It is possible to differentiate among speakers/users with the Watson-Unity-SDK, as it seems to be able to return an array that identifies which words were spoken by which speakers in a multi-person exchange, but I cannot figure out how to execute it, particularly in the case where I am sending different utterances (spoken by different people) to the Assistant service to get a response accordingly.

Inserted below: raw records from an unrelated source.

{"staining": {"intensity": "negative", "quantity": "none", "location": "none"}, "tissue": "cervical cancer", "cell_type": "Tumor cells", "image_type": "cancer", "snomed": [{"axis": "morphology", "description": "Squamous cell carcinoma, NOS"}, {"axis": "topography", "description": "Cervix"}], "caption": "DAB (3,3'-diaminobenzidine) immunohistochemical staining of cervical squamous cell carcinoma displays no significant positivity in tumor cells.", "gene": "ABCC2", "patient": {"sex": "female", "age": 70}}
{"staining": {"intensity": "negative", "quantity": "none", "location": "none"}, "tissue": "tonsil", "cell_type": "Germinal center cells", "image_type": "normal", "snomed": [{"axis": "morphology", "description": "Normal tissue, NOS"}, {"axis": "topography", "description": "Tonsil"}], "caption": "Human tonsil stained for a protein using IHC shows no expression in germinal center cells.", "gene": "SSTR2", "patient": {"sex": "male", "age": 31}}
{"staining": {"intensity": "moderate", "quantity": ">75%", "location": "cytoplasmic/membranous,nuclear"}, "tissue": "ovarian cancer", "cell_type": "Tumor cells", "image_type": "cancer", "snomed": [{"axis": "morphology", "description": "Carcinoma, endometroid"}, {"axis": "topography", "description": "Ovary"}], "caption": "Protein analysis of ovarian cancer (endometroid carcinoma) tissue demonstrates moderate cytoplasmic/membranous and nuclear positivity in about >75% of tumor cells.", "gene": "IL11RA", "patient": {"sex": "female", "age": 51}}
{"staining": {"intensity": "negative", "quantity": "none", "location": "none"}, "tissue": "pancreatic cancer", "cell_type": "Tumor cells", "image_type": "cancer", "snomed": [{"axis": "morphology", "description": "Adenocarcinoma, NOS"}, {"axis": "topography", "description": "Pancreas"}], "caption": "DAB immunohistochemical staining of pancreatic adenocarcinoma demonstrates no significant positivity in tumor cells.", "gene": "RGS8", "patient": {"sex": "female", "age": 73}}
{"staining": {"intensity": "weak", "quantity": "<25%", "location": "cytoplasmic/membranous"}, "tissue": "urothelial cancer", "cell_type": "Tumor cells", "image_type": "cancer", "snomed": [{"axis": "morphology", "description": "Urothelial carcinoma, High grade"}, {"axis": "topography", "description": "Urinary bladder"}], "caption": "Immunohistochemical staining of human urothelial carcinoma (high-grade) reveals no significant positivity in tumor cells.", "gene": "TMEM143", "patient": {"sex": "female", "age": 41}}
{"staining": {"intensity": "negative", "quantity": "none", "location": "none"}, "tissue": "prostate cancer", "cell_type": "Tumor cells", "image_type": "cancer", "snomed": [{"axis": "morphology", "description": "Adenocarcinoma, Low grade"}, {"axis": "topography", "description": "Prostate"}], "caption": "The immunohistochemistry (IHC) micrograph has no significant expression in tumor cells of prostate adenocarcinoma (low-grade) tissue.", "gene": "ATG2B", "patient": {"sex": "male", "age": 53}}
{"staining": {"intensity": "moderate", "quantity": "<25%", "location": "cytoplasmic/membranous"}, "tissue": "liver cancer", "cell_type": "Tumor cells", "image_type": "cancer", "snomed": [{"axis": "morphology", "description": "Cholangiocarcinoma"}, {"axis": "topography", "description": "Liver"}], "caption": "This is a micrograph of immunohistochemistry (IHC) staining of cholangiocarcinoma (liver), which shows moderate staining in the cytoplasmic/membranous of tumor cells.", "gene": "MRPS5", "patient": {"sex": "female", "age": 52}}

The code snippets for parsing Assistant's json
output/response as well as OnRecognize
and OnRecognizeSpeaker
and SpeechRecognitionResult
and SpeakerLabelsResult
are there, but how do I get Watson to return this from the server when an utterance is recognized and its intent is extracted?
Both OnRecognize
and OnRecognizeSpeaker
are used only once in the Active
property, so they are both called, but only OnRecognize
does the Speech-to-Text (transcription) and OnRecognizeSpeaker
is never fired...
public bool Active
{
get
{
return _service.IsListening;
}
set
{
if (value && !_service.IsListening)
{
_service.RecognizeModel = (string.IsNullOrEmpty(_recognizeModel) ? "en-US_BroadbandModel" : _recognizeModel);
_service.DetectSilence = true;
_service.EnableWordConfidence = true;
_service.EnableTimestamps = true;
_service.SilenceThreshold = 0.01f;
_service.MaxAlternatives = 0;
_service.EnableInterimResults = true;
_service.OnError = OnError;
_service.InactivityTimeout = -1;
_service.ProfanityFilter = false;
_service.SmartFormatting = true;
_service.SpeakerLabels = false;
_service.WordAlternativesThreshold = null;
_service.StartListening(OnRecognize, OnRecognizeSpeaker);
}
else if (!value && _service.IsListening)
{
_service.StopListening();
}
}
}
Typically, the output of Assistant (i.e. its result) is something like the following:
Response: {"intents":[{"intent":"General_Greetings","confidence":0.9962662220001222}],"entities":[],"input":{"text":"hello eva"},"output":{"generic":[{"response_type":"text","text":"Hey!"}],"text":["Hey!"],"nodes_visited":["node_1_1545671354384"],"log_messages":[]},"context":{"conversation_id":"f922f2f0-0c71-4188-9331-09975f82255a","system":{"initialized":true,"dialog_stack":[{"dialog_node":"root"}],"dialog_turn_counter":1,"dialog_request_counter":1,"_node_output_map":{"node_1_1545671354384":{"0":[0,0,1]}},"branch_exited":true,"branch_exited_reason":"completed"}}}
I have set up intents
and entities
, and this list is returned by the Assistant service, but I am not sure how to get it to also consider my entities or how to get it to respond accordingly when the STT recognizes different speakers.
I would appreciate some help, particularly how to do this via Unity scripting.